Personally I'd edge toward using confidence intervals anyway so would use the latter strategy, and I think that'd be quite standard. But I think it is possible to obtain p values via bootstrapping in a couple different ways - e.g., see this post.

14. ## Re: Dealing with violations of the assumptions.

Originally Posted by CowboyBear
The multicollinearity "assumption" is really just that there is no perfect collinearity between variables.
Technically that isn't even an assumption. It's a computational annoyance if anything. Technically we can fit models where we have perfect collinearity. However if you want to do any sort of tests or confidence intervals then you can only talk about "estimable" quantities (which essentially are the corresponding quantities you could talk about in the = model without the perfect collinearity).

I think you'd usually just use the point estimate. (Others want to chime in here?) The point estimate and the mean of the replications should be very similar in any case.
Pretty much. There are some "corrected" estimates which basically look at the bias in your estimate (estimated by the difference in your estimate and the mean of your bootstrap replicates) and modify the estimate using this. But for somebody just beginning with bootstraps I would just say use the original estimate.

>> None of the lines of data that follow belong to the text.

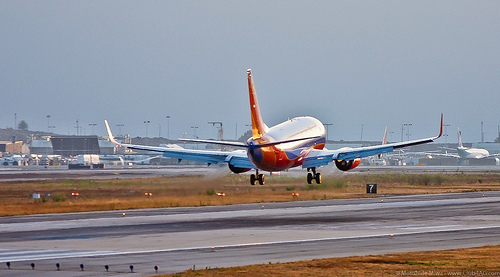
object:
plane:
[100, 66, 448, 187]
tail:
[244, 67, 271, 141]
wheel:
[258, 173, 267, 186]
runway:
[0, 191, 499, 277]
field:
[0, 169, 500, 219]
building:
[29, 136, 117, 157]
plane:
[423, 126, 500, 166]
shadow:
[0, 212, 459, 244]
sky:
[2, 0, 499, 145]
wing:
[299, 110, 447, 170]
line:
[2, 261, 168, 277]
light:
[152, 263, 159, 274]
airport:
[1, 110, 500, 275]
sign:
[366, 182, 378, 194]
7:
[366, 184, 377, 194]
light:
[144, 191, 153, 199]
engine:
[333, 157, 362, 172]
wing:
[102, 118, 260, 172]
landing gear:
[304, 166, 325, 185]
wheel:
[248, 173, 256, 186]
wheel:
[314, 172, 322, 185]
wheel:
[305, 172, 314, 184]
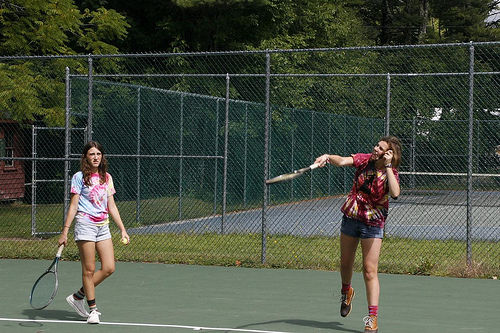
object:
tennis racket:
[264, 162, 326, 185]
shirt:
[67, 169, 116, 227]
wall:
[67, 79, 386, 211]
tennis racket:
[28, 245, 64, 310]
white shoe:
[87, 307, 102, 324]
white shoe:
[62, 292, 91, 320]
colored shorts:
[336, 211, 387, 240]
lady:
[310, 134, 404, 332]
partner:
[57, 139, 133, 326]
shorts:
[73, 214, 114, 241]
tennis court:
[0, 256, 499, 332]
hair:
[378, 135, 401, 173]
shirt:
[338, 151, 400, 228]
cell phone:
[379, 147, 391, 162]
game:
[28, 134, 404, 332]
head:
[83, 141, 103, 169]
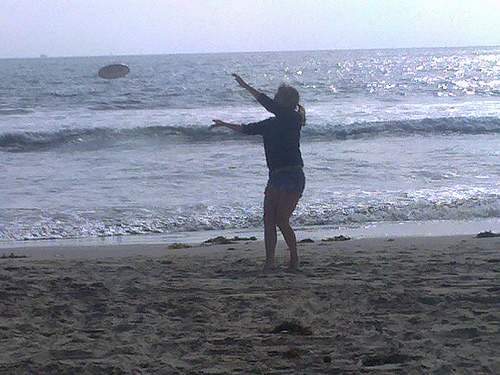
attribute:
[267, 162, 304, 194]
shorts — blue, jeans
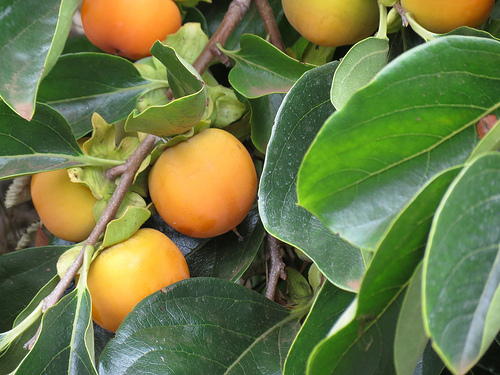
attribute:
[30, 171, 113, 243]
fruit — orange, ripe, yellow, hanging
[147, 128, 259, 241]
fruit — ripe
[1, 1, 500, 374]
tree — up, green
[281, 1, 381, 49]
fruit — colored, yellow, orange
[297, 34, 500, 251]
leaf — shiny, green, large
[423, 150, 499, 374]
leaf — large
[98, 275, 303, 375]
leaf — green, large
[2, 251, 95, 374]
leaves — green, dark, big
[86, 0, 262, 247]
branch — brown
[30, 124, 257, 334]
fruits — round, orange, ripe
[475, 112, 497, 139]
spot — pink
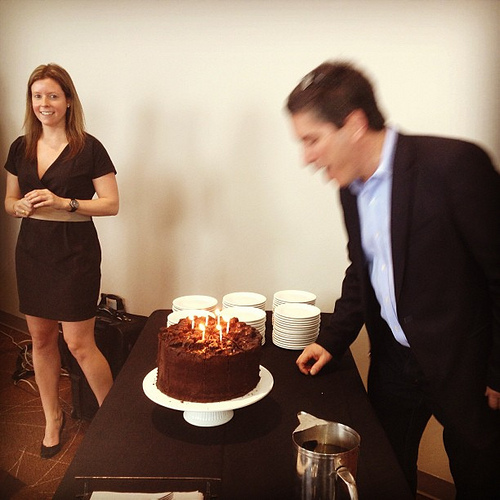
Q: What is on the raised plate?
A: A cake.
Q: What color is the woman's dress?
A: Black.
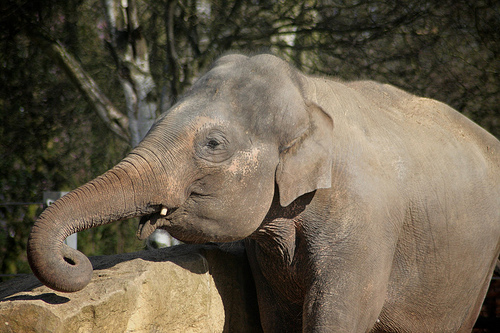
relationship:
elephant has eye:
[23, 52, 499, 332] [205, 138, 221, 148]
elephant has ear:
[23, 52, 499, 332] [272, 102, 335, 210]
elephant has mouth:
[23, 52, 499, 332] [134, 204, 173, 243]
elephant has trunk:
[23, 52, 499, 332] [23, 143, 169, 294]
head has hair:
[131, 50, 317, 250] [199, 45, 296, 61]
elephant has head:
[23, 52, 499, 332] [131, 50, 317, 250]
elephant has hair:
[23, 52, 499, 332] [199, 45, 296, 61]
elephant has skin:
[23, 52, 499, 332] [25, 50, 498, 330]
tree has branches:
[0, 10, 500, 282] [170, 0, 498, 135]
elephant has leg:
[23, 52, 499, 332] [300, 283, 387, 332]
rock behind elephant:
[4, 239, 232, 331] [23, 52, 499, 332]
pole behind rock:
[40, 188, 79, 256] [4, 239, 232, 331]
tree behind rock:
[0, 10, 500, 282] [4, 239, 232, 331]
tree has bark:
[0, 10, 500, 282] [49, 0, 323, 248]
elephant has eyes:
[23, 52, 499, 332] [206, 136, 220, 149]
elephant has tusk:
[23, 52, 499, 332] [159, 204, 169, 217]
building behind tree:
[0, 0, 497, 275] [0, 10, 500, 282]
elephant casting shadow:
[23, 52, 499, 332] [1, 243, 264, 332]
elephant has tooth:
[23, 52, 499, 332] [160, 205, 168, 218]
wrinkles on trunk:
[99, 139, 174, 206] [24, 127, 186, 293]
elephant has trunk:
[23, 52, 499, 332] [24, 127, 186, 293]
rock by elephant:
[4, 239, 232, 331] [23, 52, 499, 332]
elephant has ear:
[23, 52, 499, 332] [257, 104, 344, 208]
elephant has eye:
[23, 52, 499, 332] [175, 119, 252, 169]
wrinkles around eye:
[187, 119, 247, 171] [175, 119, 252, 169]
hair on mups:
[204, 50, 287, 77] [212, 44, 294, 81]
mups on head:
[212, 44, 294, 81] [20, 42, 335, 292]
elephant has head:
[23, 52, 499, 332] [20, 42, 335, 292]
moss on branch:
[64, 24, 126, 160] [48, 38, 138, 138]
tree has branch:
[0, 10, 500, 282] [48, 38, 138, 138]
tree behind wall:
[0, 10, 500, 282] [7, 247, 237, 331]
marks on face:
[224, 141, 267, 181] [143, 76, 281, 210]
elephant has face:
[23, 52, 499, 332] [143, 76, 281, 210]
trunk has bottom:
[12, 137, 195, 291] [39, 234, 94, 286]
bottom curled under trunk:
[39, 234, 94, 286] [12, 137, 195, 291]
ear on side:
[274, 108, 336, 205] [201, 73, 322, 223]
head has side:
[25, 50, 315, 313] [201, 73, 322, 223]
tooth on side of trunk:
[160, 205, 168, 218] [23, 143, 169, 294]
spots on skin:
[133, 148, 195, 210] [75, 111, 297, 233]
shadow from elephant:
[159, 225, 322, 329] [23, 52, 499, 332]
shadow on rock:
[0, 289, 75, 307] [7, 251, 243, 331]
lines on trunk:
[94, 136, 176, 202] [32, 132, 201, 292]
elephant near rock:
[23, 52, 499, 332] [4, 239, 232, 331]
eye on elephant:
[193, 122, 240, 166] [31, 38, 472, 331]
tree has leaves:
[278, 10, 484, 110] [408, 25, 460, 63]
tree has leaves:
[0, 10, 500, 282] [33, 93, 80, 142]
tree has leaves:
[0, 10, 500, 282] [24, 26, 63, 65]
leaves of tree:
[377, 43, 404, 73] [13, 10, 484, 303]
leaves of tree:
[314, 24, 354, 59] [13, 10, 483, 266]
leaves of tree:
[361, 14, 386, 44] [13, 10, 484, 303]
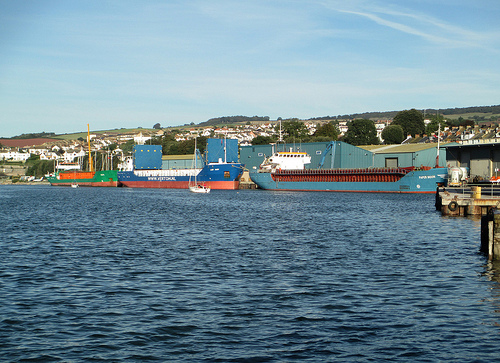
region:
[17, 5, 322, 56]
this is the sky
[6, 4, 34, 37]
the sky is blue in color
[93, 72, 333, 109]
the sky has some clouds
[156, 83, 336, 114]
the clouds are white in color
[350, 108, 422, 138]
these are the trees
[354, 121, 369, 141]
the leaves are green in color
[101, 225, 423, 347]
this is the water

15. ## The Following User Says Thank You to Dason For This Useful Post:

CowboyBear (04-27-2015)

16. ## Re: Dealing with violations of the assumptions.

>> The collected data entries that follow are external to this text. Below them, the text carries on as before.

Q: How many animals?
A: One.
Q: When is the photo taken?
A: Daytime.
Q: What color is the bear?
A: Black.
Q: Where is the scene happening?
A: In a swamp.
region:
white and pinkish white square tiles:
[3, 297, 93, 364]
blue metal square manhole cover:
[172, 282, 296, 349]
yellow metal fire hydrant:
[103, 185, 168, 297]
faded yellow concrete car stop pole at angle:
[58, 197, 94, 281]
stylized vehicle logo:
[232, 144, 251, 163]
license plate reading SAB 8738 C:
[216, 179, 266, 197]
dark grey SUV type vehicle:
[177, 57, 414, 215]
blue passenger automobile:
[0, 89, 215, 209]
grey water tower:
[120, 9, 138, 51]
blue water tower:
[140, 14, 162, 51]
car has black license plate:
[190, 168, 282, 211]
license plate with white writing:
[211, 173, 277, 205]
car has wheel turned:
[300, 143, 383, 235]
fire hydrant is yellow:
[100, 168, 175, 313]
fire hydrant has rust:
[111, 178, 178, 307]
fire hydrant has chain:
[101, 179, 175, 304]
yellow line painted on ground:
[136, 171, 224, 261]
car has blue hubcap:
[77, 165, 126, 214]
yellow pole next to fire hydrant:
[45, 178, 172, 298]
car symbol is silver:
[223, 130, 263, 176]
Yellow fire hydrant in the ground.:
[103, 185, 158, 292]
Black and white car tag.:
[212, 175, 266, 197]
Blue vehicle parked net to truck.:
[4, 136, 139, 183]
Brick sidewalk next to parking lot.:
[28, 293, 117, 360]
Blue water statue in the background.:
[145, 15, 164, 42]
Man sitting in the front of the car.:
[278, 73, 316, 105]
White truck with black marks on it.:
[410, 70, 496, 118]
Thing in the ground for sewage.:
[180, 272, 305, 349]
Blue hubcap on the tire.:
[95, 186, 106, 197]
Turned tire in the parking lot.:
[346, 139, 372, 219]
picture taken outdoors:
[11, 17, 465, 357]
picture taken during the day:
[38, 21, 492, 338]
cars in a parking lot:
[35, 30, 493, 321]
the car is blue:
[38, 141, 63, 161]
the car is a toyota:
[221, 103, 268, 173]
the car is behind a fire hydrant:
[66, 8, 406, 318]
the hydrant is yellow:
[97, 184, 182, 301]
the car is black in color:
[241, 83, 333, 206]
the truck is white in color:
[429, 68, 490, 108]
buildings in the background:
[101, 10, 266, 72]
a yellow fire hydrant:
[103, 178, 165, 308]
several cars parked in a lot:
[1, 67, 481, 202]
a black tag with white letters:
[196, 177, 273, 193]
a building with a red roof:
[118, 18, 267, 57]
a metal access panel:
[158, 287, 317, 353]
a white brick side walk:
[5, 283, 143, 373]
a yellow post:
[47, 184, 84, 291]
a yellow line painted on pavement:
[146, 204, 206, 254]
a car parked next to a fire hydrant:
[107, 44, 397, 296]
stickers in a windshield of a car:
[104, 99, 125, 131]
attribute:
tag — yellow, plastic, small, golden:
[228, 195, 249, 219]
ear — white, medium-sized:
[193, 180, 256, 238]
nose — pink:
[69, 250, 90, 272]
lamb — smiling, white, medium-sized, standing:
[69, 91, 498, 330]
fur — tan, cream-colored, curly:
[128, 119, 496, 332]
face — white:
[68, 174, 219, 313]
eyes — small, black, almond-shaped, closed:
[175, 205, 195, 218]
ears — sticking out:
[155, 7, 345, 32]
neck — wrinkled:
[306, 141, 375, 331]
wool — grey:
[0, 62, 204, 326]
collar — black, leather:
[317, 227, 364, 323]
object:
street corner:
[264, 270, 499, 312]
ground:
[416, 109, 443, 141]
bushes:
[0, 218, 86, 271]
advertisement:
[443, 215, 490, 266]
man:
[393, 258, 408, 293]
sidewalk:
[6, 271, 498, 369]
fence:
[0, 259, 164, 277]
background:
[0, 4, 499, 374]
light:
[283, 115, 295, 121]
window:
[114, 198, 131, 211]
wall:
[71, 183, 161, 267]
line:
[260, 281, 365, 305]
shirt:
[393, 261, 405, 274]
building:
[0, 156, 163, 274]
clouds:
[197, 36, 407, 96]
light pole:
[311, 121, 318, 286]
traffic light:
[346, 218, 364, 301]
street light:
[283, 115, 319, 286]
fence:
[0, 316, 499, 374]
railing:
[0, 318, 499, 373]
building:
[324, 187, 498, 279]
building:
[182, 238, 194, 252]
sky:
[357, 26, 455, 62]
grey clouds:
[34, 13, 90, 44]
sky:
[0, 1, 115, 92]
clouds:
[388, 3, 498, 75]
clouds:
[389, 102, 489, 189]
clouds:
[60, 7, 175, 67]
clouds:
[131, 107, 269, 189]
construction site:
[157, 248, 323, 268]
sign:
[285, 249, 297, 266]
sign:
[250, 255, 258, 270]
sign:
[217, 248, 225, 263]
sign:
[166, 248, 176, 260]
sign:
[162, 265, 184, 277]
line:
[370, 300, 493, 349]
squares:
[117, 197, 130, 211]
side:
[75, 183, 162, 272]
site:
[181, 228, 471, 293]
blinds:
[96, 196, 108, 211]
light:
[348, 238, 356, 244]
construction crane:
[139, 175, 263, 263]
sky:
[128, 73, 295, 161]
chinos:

Originally Posted by CowboyBear
clicking a button in SPSS
well, will i be ****ed you actually can do bootstrap in SPSS for multiple AND logistic regression.

what is the world coming to...

17. ## Re: Dealing with violations of the assumptions.

Yeah you can spunky and you can in Strata as well (and R has a variety of modules to do this). SAS is really the odd software out in this case.

When I ran the averages of my bootstrap they were essentially identical to the estimates from the original non-replication regression. In a way that makes sense because, as wiser people than I noted, a bootstrap is essentially a sample (or series of samples) from the original non-replicated population. So if the sampling estimate is unbiased it should be the same as the population.

Multicolinearity may not be part of Gauss Markov, but it is commonly presents as an assumption. For example in Fox's Regression Diagnostics and In Berry's Understanding Regression Assumptions. Not knowing the slopes of a variable, which is commonly the whole point of the regression is annoying. With perfect collinearity, some text say and I have experienced in SAS, you can't estimate coefficients at all. But you won't usually encounter that with careful choice of variables.

CWB serial correlation can be detected I know by various test such as Durbin Watson, another test Durbin created that I can't remember that is more general than DW, and Box-Ljung among others. I don't tend to think of that as a lack of indpendence, although it is. I think of it as a whole different assumption since it normally only applies to time series.

Stationarity is another assumption that I did not bring up because it only applies to time series. I know the test for that, they all have power problems.